India is a large and heterogeneous country. As of April 7, the health ministry numbers are of 4,312 active cases, 352 cured/discharged, and 124 deaths. If one separates the Tablighi Jamaat event of New Delhi, evidence for community transmission is limited. The shape of the epidemic curve in Delhi or Mumbai is not the same as its shape in Bengaluru. Lockdown is not a binary.

A slide into the community transmission stage is almost inevitable, at least in some parts. But that does not warrant a continuation of the present 21-day lockdown in the middle of the rabi harvesting season, with the informal sector, daily wage workers and MSMEs bearing the brunt of the lockdown.

There was an initial identification of 75 high-risk districts. The targeted identification needs to be finer than that — zeroing in on hotspots at sub-district level, such as identified urban localities, including slums, where testing needs to be focused. India is not in a position to test the entire population, though pooled testing can make more efficient use of infrastructure. For example, in Delhi, Dilshad Garden and Nizamuddin are obvious areas where restrictions need to continue. Everywhere else, economic activity needs to be revived.

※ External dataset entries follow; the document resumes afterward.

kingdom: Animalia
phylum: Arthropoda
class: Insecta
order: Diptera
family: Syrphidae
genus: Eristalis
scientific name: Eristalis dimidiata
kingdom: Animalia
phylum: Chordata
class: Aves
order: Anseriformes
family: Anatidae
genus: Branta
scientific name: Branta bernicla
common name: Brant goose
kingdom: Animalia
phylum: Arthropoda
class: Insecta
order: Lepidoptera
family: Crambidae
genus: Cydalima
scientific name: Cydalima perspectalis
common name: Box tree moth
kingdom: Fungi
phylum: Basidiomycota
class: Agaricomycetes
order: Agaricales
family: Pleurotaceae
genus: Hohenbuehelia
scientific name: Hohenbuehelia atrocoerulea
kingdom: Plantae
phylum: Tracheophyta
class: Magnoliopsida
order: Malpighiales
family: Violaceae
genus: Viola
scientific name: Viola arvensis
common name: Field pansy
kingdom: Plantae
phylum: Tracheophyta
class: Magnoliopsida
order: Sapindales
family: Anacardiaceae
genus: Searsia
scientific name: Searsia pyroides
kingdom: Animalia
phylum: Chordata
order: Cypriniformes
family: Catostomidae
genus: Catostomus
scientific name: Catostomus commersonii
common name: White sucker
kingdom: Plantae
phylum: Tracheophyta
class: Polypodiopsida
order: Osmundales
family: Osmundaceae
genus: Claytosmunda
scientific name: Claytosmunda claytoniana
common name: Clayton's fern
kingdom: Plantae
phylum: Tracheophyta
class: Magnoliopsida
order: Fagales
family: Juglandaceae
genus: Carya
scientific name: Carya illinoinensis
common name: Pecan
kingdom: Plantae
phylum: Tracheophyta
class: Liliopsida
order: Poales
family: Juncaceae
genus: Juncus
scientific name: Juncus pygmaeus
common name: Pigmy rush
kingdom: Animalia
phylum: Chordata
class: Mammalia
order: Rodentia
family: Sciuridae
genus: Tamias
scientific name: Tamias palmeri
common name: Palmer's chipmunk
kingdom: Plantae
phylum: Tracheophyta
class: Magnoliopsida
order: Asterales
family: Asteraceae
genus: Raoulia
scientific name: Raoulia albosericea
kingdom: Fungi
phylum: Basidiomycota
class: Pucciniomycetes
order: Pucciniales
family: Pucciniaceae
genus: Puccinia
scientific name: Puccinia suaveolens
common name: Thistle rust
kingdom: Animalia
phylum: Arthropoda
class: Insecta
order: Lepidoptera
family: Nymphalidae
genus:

Easing of lockdown is also not a binary. In areas that aren’t hotspots, restrictions are needed on large gatherings. Obviously, as one moves away from a nationwide lockdown, and inter-state migration revives, unified procedures for such migration are needed. Targeted graduation from the lockdown and phased easing are the key.

But, while state governments need to identity hotspots, secluding them is easier said than done. There will also be testing and PPE constraints, even for those hotspots. However, that attempt to differentially break the chain of transmission is no argument for bearing disproportionately high economic costs.

Debroy is chairman, Economic Advisory Council to the Prime Minister. Ojha is director, Policy Modelling Association for Inclusive Development, New Delhi.